The Indian government is currently working on a book on it.
“These values are nutrient requirements used by the government, policymakers and the industry. Nutrient recommendations cannot be understood by the common men.
“In this book, we will be detailing how much foods people from different age groups and genders should be eating for health and wellbeing. This is called the Dietary Guidelines for Indians. This is a food-based approach, not nutrient-based."
Watch the video below to find out more about the project.
On the policymaking front, the Indian government generally uses the EAR values to design nutrient supplementation programs – such as the Integrated Child Development Services where the government serves hot cooked meals or take-home rations for young kids and pregnant women.
“Most of the government nutrition supplementation programs use the EAR to calculate the food requirement.
“Based on that, we will know how much protein and calories are required and come up with the planning of the meals,” said Dr Hemalatha.
In the case of fortification programs, policymakers will need to first assess the adequacy of nutrient intake in the population.
“First, you assess the adequacy of intake of that population and analyse the gap between the amount the population is taking and the EAR, and the percentage of population failing to meet the EAR is used as an indicator.
“For example, if could be that 10 per cent or 20 per cent of the population that are not meeting the EAR and you define a fortification program to fill that gap.

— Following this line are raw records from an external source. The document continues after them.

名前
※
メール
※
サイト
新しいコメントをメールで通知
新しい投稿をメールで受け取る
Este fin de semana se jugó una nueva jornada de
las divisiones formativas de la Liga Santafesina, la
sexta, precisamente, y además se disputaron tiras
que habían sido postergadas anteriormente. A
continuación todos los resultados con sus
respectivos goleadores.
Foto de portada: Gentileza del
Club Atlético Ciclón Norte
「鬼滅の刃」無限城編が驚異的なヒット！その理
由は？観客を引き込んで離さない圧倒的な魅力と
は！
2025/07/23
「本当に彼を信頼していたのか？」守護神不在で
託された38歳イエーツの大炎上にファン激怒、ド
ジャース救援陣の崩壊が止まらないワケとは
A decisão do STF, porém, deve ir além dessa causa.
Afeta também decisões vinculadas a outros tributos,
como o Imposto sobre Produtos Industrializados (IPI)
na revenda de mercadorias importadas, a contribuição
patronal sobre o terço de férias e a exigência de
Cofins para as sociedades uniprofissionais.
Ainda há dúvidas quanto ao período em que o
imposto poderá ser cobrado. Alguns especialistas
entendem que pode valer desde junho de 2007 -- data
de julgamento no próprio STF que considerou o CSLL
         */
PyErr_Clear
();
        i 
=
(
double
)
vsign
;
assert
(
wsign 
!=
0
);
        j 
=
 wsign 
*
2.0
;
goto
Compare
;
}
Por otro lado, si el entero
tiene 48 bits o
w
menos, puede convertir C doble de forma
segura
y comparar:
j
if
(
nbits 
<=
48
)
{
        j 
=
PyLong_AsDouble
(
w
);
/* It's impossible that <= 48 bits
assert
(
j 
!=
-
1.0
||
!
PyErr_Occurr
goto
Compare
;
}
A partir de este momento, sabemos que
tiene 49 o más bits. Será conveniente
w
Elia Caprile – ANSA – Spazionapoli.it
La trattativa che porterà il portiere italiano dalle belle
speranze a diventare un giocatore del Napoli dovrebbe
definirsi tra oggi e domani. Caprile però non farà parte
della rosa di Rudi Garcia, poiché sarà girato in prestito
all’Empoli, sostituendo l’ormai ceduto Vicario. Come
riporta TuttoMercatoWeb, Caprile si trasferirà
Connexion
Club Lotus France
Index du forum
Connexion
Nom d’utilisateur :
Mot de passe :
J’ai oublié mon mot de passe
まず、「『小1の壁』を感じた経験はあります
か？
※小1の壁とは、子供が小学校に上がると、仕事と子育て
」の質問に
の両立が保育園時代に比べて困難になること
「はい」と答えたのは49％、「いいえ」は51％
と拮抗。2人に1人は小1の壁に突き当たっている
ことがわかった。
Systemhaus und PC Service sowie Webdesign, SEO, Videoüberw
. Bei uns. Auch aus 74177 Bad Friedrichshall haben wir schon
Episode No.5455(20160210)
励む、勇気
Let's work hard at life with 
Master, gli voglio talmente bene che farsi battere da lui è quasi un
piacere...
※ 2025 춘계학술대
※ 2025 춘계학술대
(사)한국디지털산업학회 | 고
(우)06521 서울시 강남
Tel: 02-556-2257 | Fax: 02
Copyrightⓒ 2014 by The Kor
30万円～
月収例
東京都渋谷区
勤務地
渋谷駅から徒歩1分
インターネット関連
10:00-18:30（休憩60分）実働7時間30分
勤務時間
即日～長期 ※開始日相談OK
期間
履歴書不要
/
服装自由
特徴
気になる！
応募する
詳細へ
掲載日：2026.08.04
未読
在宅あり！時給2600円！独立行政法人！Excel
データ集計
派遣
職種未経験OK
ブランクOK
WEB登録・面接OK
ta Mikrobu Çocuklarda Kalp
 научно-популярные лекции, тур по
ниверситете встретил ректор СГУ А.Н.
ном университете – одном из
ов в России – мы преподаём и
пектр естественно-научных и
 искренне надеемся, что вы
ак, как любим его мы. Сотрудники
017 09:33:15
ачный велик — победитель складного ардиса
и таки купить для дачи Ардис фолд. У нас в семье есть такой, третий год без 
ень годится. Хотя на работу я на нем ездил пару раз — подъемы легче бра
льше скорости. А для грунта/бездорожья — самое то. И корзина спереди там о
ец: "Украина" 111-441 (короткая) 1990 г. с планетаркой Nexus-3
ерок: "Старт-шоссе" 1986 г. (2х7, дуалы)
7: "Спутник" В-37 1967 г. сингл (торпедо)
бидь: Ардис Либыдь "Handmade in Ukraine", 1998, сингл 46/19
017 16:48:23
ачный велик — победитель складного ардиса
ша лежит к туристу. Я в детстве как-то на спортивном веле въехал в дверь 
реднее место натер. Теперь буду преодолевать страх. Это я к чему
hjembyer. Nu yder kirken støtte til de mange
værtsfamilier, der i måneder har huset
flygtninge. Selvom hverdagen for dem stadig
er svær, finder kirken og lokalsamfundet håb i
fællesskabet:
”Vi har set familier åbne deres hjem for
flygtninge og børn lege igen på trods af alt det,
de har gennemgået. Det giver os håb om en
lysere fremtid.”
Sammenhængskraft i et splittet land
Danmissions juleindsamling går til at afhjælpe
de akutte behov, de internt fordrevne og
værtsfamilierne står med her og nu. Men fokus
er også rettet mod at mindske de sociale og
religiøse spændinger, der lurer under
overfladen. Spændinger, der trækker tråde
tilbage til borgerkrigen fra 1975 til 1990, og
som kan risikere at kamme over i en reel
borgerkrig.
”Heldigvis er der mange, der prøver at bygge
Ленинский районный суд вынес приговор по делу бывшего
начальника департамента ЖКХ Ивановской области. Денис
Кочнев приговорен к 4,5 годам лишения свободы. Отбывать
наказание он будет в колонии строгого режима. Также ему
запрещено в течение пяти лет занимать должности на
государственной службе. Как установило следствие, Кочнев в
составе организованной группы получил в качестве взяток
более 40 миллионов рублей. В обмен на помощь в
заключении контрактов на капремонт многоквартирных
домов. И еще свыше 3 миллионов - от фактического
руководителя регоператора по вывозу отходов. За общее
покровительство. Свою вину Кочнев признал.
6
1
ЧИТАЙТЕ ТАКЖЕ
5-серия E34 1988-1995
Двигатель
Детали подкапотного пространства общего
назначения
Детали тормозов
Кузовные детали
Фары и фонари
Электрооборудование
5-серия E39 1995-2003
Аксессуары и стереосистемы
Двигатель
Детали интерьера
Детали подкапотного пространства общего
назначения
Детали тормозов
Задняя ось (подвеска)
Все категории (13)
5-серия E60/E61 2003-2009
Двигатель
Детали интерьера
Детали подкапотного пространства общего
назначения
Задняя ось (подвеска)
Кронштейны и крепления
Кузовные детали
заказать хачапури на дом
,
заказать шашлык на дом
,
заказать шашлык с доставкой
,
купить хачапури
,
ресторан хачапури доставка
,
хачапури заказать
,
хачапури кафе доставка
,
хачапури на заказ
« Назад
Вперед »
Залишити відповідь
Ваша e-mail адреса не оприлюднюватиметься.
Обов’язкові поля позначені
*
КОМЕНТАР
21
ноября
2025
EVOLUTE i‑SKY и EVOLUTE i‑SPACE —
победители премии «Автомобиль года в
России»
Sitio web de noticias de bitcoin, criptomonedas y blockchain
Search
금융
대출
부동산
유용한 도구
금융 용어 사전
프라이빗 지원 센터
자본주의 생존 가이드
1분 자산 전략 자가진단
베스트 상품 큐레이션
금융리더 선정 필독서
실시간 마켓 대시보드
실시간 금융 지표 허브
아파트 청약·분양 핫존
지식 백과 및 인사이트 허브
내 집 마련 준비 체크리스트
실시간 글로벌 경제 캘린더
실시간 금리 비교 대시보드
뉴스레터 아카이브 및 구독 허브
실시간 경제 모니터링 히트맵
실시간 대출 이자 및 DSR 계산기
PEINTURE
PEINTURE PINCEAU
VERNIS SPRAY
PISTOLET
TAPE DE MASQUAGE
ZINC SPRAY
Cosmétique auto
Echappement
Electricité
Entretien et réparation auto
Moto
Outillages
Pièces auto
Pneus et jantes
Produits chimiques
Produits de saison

“The goal is to achieve 95 per cent of each life stage to consume the EAR of the nutrients.,” said Dr Hemalatha.
Part IV: The challenges
Aside from India, another country which has revised its nutrient value intake is South Korea. In 2020, the revised Korean DRIs were published for 40 nutrients, however, researchers pointed out that there were limitations in how the values were derived.
They 40 nutrients with revised DRIs range from carbohydrates, protein, amino acids, vitamins to minerals.
Some of the change include setting the upper intake limit was set for vitamins E, C, niacin, vitamin B, folic acid, calcium, phosphorus, magnesium, iron, zinc, copper, fluorine, manganese, iodine, selenium, and molybdenum.
In calculating the DRI for magnesium, zinc, and copper, a group of researchers pointed out that it was difficult to precisely evaluate the intake amounts due to the lack of databases on the contents of these minerals in foods or Korean diets and supplements.
The researchers therefore advised that more human studies are needed for more accurate estimation of EAR and in turn, the DRI.
In addition, more comprehensive and reliable databases on magnesium, copper, and zinc contents in foods are needed to estimate their intakes.
“Without assessment data of real intakes from foods and supplements for these minerals, it is difficult to establish an accurate EAR,” the researchers argued.
With the increased consumption of health supplements, they also suggested that mineral intakes from both health supplements and foods should be considered for the estimation of TUL, since any potential mineral toxicity needs to be considered in the prevailing scenario.